Exercise description: Substitute "plotted points" for every occurrence of "data points" in the entries and reproduce them with nothing else changed.

Short-answer chart tasks:
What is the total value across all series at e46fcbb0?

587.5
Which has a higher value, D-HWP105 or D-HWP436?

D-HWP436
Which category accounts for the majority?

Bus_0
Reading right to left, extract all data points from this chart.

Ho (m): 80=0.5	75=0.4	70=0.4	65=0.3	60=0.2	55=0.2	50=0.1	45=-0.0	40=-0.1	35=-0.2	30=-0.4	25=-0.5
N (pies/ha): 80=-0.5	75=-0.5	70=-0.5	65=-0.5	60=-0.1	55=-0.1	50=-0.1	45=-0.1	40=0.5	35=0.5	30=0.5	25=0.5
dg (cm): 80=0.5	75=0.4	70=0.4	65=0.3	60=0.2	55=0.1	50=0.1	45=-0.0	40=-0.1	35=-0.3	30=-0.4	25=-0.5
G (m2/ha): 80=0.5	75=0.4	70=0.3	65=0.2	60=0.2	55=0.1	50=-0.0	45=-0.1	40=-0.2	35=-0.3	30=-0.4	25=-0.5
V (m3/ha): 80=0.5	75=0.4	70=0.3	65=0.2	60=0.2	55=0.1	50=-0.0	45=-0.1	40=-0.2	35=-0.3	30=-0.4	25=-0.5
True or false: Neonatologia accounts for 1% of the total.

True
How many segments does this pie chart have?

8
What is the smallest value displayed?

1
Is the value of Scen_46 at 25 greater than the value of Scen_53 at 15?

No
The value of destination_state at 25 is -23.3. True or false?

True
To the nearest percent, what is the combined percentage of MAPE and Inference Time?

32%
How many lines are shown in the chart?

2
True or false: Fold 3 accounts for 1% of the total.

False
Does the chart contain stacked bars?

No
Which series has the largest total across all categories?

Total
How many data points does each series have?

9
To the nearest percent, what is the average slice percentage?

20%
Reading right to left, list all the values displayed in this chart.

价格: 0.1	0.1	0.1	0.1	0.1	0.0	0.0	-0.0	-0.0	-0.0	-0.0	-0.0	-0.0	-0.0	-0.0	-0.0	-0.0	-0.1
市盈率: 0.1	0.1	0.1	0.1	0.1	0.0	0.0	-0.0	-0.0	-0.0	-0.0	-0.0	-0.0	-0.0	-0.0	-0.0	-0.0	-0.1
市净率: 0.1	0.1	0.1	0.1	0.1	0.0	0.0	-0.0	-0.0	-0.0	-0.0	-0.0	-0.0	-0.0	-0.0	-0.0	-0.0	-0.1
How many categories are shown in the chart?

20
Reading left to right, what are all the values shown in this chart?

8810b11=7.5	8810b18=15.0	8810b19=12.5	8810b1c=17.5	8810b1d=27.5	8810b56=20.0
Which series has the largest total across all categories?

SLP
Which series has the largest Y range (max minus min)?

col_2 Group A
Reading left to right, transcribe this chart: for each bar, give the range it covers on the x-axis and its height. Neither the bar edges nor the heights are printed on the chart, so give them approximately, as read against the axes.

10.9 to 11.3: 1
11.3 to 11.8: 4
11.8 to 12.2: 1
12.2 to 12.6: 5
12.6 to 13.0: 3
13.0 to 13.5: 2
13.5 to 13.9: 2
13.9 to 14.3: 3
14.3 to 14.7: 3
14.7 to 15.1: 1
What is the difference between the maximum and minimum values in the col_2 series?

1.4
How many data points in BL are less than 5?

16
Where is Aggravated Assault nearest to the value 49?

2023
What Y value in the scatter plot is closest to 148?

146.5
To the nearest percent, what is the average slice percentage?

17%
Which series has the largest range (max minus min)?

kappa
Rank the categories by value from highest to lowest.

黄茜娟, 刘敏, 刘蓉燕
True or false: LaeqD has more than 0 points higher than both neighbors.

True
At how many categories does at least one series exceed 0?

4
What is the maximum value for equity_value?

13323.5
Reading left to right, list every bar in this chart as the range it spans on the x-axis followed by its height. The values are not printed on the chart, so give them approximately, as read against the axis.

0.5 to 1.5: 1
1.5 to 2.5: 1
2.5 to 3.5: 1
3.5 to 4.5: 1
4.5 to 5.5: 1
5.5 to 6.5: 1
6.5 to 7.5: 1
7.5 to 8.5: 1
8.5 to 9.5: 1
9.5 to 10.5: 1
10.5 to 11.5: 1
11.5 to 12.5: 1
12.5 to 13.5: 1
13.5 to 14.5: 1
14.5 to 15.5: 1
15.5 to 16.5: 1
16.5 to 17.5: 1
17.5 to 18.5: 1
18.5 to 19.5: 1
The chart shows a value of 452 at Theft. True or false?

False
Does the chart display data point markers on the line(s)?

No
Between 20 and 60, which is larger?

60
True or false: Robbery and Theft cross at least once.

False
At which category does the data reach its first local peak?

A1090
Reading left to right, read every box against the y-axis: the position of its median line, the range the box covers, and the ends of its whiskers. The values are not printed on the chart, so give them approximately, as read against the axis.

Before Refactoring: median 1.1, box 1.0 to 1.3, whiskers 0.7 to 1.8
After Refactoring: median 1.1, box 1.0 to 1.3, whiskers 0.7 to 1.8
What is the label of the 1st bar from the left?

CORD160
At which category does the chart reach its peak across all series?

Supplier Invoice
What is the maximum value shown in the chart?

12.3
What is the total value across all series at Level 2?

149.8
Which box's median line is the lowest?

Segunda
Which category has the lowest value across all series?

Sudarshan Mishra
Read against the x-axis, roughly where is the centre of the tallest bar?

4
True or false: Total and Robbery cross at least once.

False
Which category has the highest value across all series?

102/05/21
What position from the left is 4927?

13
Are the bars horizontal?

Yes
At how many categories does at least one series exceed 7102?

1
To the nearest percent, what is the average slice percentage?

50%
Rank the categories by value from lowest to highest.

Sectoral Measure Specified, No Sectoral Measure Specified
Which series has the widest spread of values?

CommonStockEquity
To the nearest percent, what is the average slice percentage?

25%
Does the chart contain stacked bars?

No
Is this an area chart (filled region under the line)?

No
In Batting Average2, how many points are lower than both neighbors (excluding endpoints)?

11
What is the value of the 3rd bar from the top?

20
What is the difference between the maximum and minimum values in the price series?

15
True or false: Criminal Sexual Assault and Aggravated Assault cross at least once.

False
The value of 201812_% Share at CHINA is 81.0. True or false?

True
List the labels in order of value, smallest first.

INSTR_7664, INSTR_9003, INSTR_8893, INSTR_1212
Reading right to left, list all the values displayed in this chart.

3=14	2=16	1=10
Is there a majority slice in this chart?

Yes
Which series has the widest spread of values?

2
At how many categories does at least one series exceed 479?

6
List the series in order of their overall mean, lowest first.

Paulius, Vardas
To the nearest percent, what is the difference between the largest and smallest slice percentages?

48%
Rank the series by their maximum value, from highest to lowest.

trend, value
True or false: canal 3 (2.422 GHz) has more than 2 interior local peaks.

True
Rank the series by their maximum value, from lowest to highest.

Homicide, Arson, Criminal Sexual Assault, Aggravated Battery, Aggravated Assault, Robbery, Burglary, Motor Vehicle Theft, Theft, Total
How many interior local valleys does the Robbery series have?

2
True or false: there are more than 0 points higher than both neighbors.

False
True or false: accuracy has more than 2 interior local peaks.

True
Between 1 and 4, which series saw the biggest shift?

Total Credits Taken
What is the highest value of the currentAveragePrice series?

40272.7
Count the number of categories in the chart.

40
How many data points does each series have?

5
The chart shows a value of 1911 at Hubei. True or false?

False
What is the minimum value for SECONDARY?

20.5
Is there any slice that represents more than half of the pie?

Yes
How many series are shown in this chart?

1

Exercise result:
What is the total value across all series at e46fcbb0?

587.5
Which has a higher value, D-HWP105 or D-HWP436?

D-HWP436
Which category accounts for the majority?

Bus_0
Reading right to left, extract all plotted points from this chart.

Ho (m): 80=0.5	75=0.4	70=0.4	65=0.3	60=0.2	55=0.2	50=0.1	45=-0.0	40=-0.1	35=-0.2	30=-0.4	25=-0.5
N (pies/ha): 80=-0.5	75=-0.5	70=-0.5	65=-0.5	60=-0.1	55=-0.1	50=-0.1	45=-0.1	40=0.5	35=0.5	30=0.5	25=0.5
dg (cm): 80=0.5	75=0.4	70=0.4	65=0.3	60=0.2	55=0.1	50=0.1	45=-0.0	40=-0.1	35=-0.3	30=-0.4	25=-0.5
G (m2/ha): 80=0.5	75=0.4	70=0.3	65=0.2	60=0.2	55=0.1	50=-0.0	45=-0.1	40=-0.2	35=-0.3	30=-0.4	25=-0.5
V (m3/ha): 80=0.5	75=0.4	70=0.3	65=0.2	60=0.2	55=0.1	50=-0.0	45=-0.1	40=-0.2	35=-0.3	30=-0.4	25=-0.5
True or false: Neonatologia accounts for 1% of the total.

True
How many segments does this pie chart have?

8
What is the smallest value displayed?

1
Is the value of Scen_46 at 25 greater than the value of Scen_53 at 15?

No
The value of destination_state at 25 is -23.3. True or false?

True
To the nearest percent, what is the combined percentage of MAPE and Inference Time?

32%
How many lines are shown in the chart?

2
True or false: Fold 3 accounts for 1% of the total.

False
Does the chart contain stacked bars?

No
Which series has the largest total across all categories?

Total
How many plotted points does each series have?

9
To the nearest percent, what is the average slice percentage?

20%
Reading right to left, list all the values displayed in this chart.

价格: 0.1	0.1	0.1	0.1	0.1	0.0	0.0	-0.0	-0.0	-0.0	-0.0	-0.0	-0.0	-0.0	-0.0	-0.0	-0.0	-0.1
市盈率: 0.1	0.1	0.1	0.1	0.1	0.0	0.0	-0.0	-0.0	-0.0	-0.0	-0.0	-0.0	-0.0	-0.0	-0.0	-0.0	-0.1
市净率: 0.1	0.1	0.1	0.1	0.1	0.0	0.0	-0.0	-0.0	-0.0	-0.0	-0.0	-0.0	-0.0	-0.0	-0.0	-0.0	-0.1
How many categories are shown in the chart?

20
Reading left to right, what are all the values shown in this chart?

8810b11=7.5	8810b18=15.0	8810b19=12.5	8810b1c=17.5	8810b1d=27.5	8810b56=20.0
Which series has the largest total across all categories?

SLP
Which series has the largest Y range (max minus min)?

col_2 Group A
Reading left to right, transcribe this chart: for each bar, give the range it covers on the x-axis and its height. Neither the bar edges nor the heights are printed on the chart, so give them approximately, as read against the axes.

10.9 to 11.3: 1
11.3 to 11.8: 4
11.8 to 12.2: 1
12.2 to 12.6: 5
12.6 to 13.0: 3
13.0 to 13.5: 2
13.5 to 13.9: 2
13.9 to 14.3: 3
14.3 to 14.7: 3
14.7 to 15.1: 1
What is the difference between the maximum and minimum values in the col_2 series?

1.4
How many plotted points in BL are less than 5?

16
Where is Aggravated Assault nearest to the value 49?

2023
What Y value in the scatter plot is closest to 148?

146.5
To the nearest percent, what is the average slice percentage?

17%
Which series has the largest range (max minus min)?

kappa
Rank the categories by value from highest to lowest.

黄茜娟, 刘敏, 刘蓉燕
True or false: LaeqD has more than 0 points higher than both neighbors.

True
At how many categories does at least one series exceed 0?

4
What is the maximum value for equity_value?

13323.5
Reading left to right, list every bar in this chart as the range it spans on the x-axis followed by its height. The values are not printed on the chart, so give them approximately, as read against the axis.

0.5 to 1.5: 1
1.5 to 2.5: 1
2.5 to 3.5: 1
3.5 to 4.5: 1
4.5 to 5.5: 1
5.5 to 6.5: 1
6.5 to 7.5: 1
7.5 to 8.5: 1
8.5 to 9.5: 1
9.5 to 10.5: 1
10.5 to 11.5: 1
11.5 to 12.5: 1
12.5 to 13.5: 1
13.5 to 14.5: 1
14.5 to 15.5: 1
15.5 to 16.5: 1
16.5 to 17.5: 1
17.5 to 18.5: 1
18.5 to 19.5: 1
The chart shows a value of 452 at Theft. True or false?

False
Does the chart display data point markers on the line(s)?

No
Between 20 and 60, which is larger?

60
True or false: Robbery and Theft cross at least once.

False
At which category does the data reach its first local peak?

A1090
Reading left to right, read every box against the y-axis: the position of its median line, the range the box covers, and the ends of its whiskers. The values are not printed on the chart, so give them approximately, as read against the axis.

Before Refactoring: median 1.1, box 1.0 to 1.3, whiskers 0.7 to 1.8
After Refactoring: median 1.1, box 1.0 to 1.3, whiskers 0.7 to 1.8
What is the label of the 1st bar from the left?

CORD160
At which category does the chart reach its peak across all series?

Supplier Invoice
What is the maximum value shown in the chart?

12.3
What is the total value across all series at Level 2?

149.8
Which box's median line is the lowest?

Segunda
Which category has the lowest value across all series?

Sudarshan Mishra
Read against the x-axis, roughly where is the centre of the tallest bar?

4
True or false: Total and Robbery cross at least once.

False
Which category has the highest value across all series?

102/05/21
What position from the left is 4927?

13
Are the bars horizontal?

Yes
At how many categories does at least one series exceed 7102?

1
To the nearest percent, what is the average slice percentage?

50%
Rank the categories by value from lowest to highest.

Sectoral Measure Specified, No Sectoral Measure Specified
Which series has the widest spread of values?

CommonStockEquity
To the nearest percent, what is the average slice percentage?

25%
Does the chart contain stacked bars?

No
Is this an area chart (filled region under the line)?

No
In Batting Average2, how many points are lower than both neighbors (excluding endpoints)?

11
What is the value of the 3rd bar from the top?

20
What is the difference between the maximum and minimum values in the price series?

15
True or false: Criminal Sexual Assault and Aggravated Assault cross at least once.

False
The value of 201812_% Share at CHINA is 81.0. True or false?

True
List the labels in order of value, smallest first.

INSTR_7664, INSTR_9003, INSTR_8893, INSTR_1212
Reading right to left, list all the values displayed in this chart.

3=14	2=16	1=10
Is there a majority slice in this chart?

Yes
Which series has the widest spread of values?

2
At how many categories does at least one series exceed 479?

6
List the series in order of their overall mean, lowest first.

Paulius, Vardas
To the nearest percent, what is the difference between the largest and smallest slice percentages?

48%
Rank the series by their maximum value, from highest to lowest.

trend, value
True or false: canal 3 (2.422 GHz) has more than 2 interior local peaks.

True
Rank the series by their maximum value, from lowest to highest.

Homicide, Arson, Criminal Sexual Assault, Aggravated Battery, Aggravated Assault, Robbery, Burglary, Motor Vehicle Theft, Theft, Total
How many interior local valleys does the Robbery series have?

2
True or false: there are more than 0 points higher than both neighbors.

False
True or false: accuracy has more than 2 interior local peaks.

True
Between 1 and 4, which series saw the biggest shift?

Total Credits Taken
What is the highest value of the currentAveragePrice series?

40272.7
Count the number of categories in the chart.

40
How many plotted points does each series have?

5
The chart shows a value of 1911 at Hubei. True or false?

False
What is the minimum value for SECONDARY?

20.5
Is there any slice that represents more than half of the pie?

Yes
How many series are shown in this chart?

1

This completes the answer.